Ateliers bibliques en prison  Les femmes dans la Bible, des femmes qui te ressemblent

Ateliers bibliques en prison 

Les femmes dans la Bible, des femmes qui te ressemblent

Réjeanne Martin, ex-membre et alliée de L’autre Parole

Restituer de la sève

à ce qui semblait perdu à jamais

À l’époque où je prends ma retraite (1995), je quitte le milieu collégial où deux dossiers m’avaient été confiés auprès des jeunes et des moins jeunes en appétit d’autonomie financière et en recherche de sens. Dans l’exercice de ces fonctions, j’ai accompagné quelques femmes détenues à la Maison Tanguay (nom de la prison pour femmes à l’époque), revenues aux études. S’ajoutent à cet apprivoisement des rencontres avec une ancienne élève devenue membre du conseil d’administration de la Société Elisabeth Fry du Québec, dont la mission est de venir en aide aux femmes qui ont des démêlés avec la justice pénale.

Un jour, des femmes en détention à la Maison Tanguay souhaitent des activités durant les vacances estivales, indépendantes du système carcéral. Naît alors la suggestion étonnante de leur offrir une formation spirituelle adaptée à leurs besoins et dans un langage facile à comprendre. Un programme structuré autour d’une activité qui leur permet de se sentir en confiance, d’être considérées comme des personnes qui ont du prix à nos yeux, de donner un sens à ce qu’elles vivent, de se savoir écoutées et rassurées sur leurs capacités à se réhabiliter.

Le projet prend la forme de rencontres libres, désignées comme « des ateliers bibliques » interactifs offerts à chaque quinzaine, grâce à des intervenantes biblistes ou théologiennes sous la thématique La Bible racontée à travers l’histoire de femmes qui te ressemblent1. Rédigée dans un vocabulaire simple et accessible, chaque fiche présente un bref historique enrichi de pistes d’interprétation, de rapprochements avec l’histoire des sociétés actuelles et aussi de suggestions d’application à leur vie personnelle. Une fenêtre ouverte à l’espérance, surtout par l’exemple de femmes donnant le goût de la vie par leur implication active lors de certains événements.

Des femmes qui nous ressemblent

Chaque étape chronologique de l’histoire du peuple hébreu évoque des femmes remarquables, ou victimes, ou rebelles, ou cheffes de file, des femmes habituellement ignorées ou éclipsées dans l’enseignement biblique traditionnel, dans l’ombre des hommes.

Au fur et à mesure, des parallèles et des questionnements sont lancés afin de faciliter la compréhension et la quête de sens entre ce qui a été vécu jadis et des situations similaires aujourd’hui. Autant d’occasions de s’approprier avec émotions des pans de lecture biblique. Les femmes ne sont pas indifférentes, loin de là. Il se passe quelque chose de vital dans leurs parcours de vie personnelle et leur désir de se sortir de l’enfermement.

_ _ _ _ _

### Consigne 1
Convertissez en tableau Markdown les lignes du jeu de données, de la toute première jusqu'à celle contenant « Uda, Km 16+200 » incluse, en omettant les lignes vides. Intitulez les deux colonnes « N° » et « Texte ».
### Consigne 2
Poursuivez le texte sur les ateliers bibliques en prison à partir de sa dernière phrase.
Le texte ci-dessus et le jeu de données n'ont aucun rapport entre eux.

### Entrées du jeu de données
_ _ _ _ _

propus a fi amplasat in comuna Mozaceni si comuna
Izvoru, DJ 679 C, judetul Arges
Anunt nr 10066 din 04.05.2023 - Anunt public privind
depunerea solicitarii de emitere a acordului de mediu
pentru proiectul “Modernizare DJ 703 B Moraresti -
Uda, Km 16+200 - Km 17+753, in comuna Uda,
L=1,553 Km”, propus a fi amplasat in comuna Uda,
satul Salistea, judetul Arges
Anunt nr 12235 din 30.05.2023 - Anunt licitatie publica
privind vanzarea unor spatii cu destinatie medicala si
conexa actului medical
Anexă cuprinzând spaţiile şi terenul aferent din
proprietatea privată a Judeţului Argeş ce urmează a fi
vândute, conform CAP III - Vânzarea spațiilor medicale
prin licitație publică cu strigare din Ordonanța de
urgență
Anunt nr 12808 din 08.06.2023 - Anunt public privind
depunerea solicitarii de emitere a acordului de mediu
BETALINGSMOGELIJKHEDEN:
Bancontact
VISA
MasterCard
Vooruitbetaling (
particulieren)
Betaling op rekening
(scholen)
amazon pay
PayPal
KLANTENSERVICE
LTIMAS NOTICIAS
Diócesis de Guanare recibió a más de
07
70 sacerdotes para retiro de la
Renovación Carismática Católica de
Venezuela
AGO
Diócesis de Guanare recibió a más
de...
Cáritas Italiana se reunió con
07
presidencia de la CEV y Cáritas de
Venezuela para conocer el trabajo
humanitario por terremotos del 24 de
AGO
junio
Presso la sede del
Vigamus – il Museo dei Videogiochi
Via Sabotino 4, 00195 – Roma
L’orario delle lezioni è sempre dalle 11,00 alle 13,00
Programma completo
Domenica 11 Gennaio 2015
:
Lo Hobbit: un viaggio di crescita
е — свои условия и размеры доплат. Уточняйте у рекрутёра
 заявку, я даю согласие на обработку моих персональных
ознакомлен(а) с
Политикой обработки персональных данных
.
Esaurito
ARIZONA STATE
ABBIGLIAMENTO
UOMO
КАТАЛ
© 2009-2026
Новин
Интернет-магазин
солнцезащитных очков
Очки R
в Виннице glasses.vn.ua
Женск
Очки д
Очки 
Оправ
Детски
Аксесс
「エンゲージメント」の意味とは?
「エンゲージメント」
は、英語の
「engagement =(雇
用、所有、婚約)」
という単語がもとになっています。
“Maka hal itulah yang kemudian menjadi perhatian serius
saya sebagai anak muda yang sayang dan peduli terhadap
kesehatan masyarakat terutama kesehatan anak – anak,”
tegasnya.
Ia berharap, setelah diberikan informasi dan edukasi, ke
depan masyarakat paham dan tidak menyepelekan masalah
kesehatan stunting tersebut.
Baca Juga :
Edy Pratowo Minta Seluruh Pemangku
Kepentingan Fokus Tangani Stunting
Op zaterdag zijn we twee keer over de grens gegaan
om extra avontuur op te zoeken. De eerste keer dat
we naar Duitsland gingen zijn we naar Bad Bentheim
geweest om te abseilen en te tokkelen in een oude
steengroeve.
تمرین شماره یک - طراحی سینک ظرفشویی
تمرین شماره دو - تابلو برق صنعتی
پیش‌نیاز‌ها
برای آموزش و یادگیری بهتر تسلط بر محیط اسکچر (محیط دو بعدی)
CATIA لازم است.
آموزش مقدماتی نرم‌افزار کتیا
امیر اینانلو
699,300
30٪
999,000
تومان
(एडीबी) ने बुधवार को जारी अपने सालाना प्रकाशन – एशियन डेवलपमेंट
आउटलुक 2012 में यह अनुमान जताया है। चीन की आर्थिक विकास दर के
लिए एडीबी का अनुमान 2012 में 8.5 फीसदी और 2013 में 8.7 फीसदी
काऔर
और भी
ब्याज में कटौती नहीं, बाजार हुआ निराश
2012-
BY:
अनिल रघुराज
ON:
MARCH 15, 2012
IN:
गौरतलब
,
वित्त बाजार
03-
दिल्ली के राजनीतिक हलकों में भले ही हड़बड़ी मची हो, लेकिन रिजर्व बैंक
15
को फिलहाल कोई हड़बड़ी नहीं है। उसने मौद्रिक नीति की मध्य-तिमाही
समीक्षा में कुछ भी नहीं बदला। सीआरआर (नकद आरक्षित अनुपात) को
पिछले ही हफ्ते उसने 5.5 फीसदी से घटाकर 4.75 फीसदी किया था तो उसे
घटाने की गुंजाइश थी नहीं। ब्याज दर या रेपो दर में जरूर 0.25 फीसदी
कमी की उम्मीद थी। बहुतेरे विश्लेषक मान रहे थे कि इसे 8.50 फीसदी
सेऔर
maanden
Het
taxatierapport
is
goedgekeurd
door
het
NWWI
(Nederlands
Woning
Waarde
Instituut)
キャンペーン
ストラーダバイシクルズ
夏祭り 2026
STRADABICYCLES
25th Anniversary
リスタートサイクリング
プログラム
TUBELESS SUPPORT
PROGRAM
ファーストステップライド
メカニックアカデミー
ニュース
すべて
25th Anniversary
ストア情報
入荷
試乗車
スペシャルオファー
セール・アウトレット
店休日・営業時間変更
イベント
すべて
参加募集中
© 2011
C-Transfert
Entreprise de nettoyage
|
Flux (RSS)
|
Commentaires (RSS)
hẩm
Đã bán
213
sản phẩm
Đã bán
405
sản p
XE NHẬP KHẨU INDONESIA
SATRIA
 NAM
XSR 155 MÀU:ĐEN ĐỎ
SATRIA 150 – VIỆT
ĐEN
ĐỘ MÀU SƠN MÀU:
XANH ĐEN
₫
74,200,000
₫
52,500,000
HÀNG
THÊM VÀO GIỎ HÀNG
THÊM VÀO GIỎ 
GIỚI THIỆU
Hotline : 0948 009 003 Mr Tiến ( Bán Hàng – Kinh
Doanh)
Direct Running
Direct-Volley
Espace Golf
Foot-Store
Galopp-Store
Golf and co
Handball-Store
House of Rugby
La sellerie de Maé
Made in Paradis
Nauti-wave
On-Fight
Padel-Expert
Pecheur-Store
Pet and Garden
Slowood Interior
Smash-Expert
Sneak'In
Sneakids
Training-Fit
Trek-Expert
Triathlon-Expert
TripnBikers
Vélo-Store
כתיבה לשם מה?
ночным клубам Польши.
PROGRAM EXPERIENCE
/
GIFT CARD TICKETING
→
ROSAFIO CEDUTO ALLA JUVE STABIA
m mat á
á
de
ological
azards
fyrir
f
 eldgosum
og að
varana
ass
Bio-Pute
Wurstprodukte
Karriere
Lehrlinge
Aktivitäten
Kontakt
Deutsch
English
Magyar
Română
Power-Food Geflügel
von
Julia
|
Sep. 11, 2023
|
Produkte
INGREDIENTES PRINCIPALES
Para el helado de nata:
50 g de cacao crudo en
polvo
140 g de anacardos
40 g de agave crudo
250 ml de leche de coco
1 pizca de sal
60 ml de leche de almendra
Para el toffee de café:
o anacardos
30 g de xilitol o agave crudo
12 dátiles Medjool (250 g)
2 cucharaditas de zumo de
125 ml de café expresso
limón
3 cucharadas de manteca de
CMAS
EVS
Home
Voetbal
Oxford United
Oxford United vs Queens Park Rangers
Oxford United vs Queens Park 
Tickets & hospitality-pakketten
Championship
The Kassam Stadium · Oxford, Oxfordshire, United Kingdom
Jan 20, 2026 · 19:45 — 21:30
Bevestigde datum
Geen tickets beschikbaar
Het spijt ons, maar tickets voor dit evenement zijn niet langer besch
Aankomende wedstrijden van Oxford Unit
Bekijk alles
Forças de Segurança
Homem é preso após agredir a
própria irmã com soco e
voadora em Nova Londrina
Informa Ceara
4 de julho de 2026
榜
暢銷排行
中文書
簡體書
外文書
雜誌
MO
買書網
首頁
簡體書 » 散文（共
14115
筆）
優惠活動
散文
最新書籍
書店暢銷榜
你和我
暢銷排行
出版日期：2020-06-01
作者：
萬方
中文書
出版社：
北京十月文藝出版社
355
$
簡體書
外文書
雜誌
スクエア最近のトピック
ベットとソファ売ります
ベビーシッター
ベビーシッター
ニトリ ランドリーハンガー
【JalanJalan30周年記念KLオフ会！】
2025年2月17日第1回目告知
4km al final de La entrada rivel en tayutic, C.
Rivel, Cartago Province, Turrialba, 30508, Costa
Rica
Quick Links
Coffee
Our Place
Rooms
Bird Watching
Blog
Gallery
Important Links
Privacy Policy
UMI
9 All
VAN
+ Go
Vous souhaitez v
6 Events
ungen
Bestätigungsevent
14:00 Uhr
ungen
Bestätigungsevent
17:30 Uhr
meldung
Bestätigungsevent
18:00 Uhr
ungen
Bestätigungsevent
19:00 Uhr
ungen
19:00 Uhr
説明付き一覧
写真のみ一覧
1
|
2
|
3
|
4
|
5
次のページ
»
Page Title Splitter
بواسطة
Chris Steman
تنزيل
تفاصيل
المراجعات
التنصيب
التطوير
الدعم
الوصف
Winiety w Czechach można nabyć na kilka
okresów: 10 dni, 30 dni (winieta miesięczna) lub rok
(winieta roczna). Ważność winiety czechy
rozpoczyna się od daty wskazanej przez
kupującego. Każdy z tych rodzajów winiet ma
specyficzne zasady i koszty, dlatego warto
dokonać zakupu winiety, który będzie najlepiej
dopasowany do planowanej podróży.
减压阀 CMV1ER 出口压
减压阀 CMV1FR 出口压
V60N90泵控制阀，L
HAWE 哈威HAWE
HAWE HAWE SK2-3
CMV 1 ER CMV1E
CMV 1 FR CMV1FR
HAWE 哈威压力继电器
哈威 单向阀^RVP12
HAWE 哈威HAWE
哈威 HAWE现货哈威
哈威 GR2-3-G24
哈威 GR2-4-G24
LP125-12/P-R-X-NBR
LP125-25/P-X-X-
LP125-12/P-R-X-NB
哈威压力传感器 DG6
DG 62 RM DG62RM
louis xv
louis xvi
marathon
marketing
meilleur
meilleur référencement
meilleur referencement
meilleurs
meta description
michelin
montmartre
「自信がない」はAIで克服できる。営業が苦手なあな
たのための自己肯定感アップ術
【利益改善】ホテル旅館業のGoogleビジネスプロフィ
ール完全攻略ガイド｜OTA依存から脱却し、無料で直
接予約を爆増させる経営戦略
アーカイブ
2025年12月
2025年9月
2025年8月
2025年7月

_ _ _ _ _

### Réponse rédigée 1
| N° | Texte |
|---|---|
| 1 | propus a fi amplasat in comuna Mozaceni si comuna |
| 2 | Izvoru, DJ 679 C, judetul Arges |
| 3 | Anunt nr 10066 din 04.05.2023 - Anunt public privind |
| 4 | depunerea solicitarii de emitere a acordului de mediu |
| 5 | pentru proiectul “Modernizare DJ 703 B Moraresti - |
| 6 | Uda, Km 16+200 - Km 17+753, in comuna Uda, |

### Réponse rédigée 2
Ainsi, parmi les parallèles, notons : l’exil des Hébreux en Égypte et l’exil des Acadiens. Les fils premiers-nés tués en Égypte et leurs accoucheuses telles Shiphra et Pua versus les naissances de filles éliminées par des infanticides dans certains pays. La Tour de Babel et la mixité migratoire de notre époque. Le déluge et les dérèglements de la nature aujourd’hui. La répudiation de Cippora, femme étrangère, devenue l’épouse de Moïse au grand dam d’Aaron et Myriam. Les filles de Célofehad décédé qui revendiquent leurs droits à l’héritage paternel. Des exploits de femmes capables de briser les plafonds de verre, de prendre des responsabilités même politiques, comme la sage juge Déborah, l’audacieuse reine Vasthi, l’étrangère Ruth fidèle à sa belle-mère Noémi.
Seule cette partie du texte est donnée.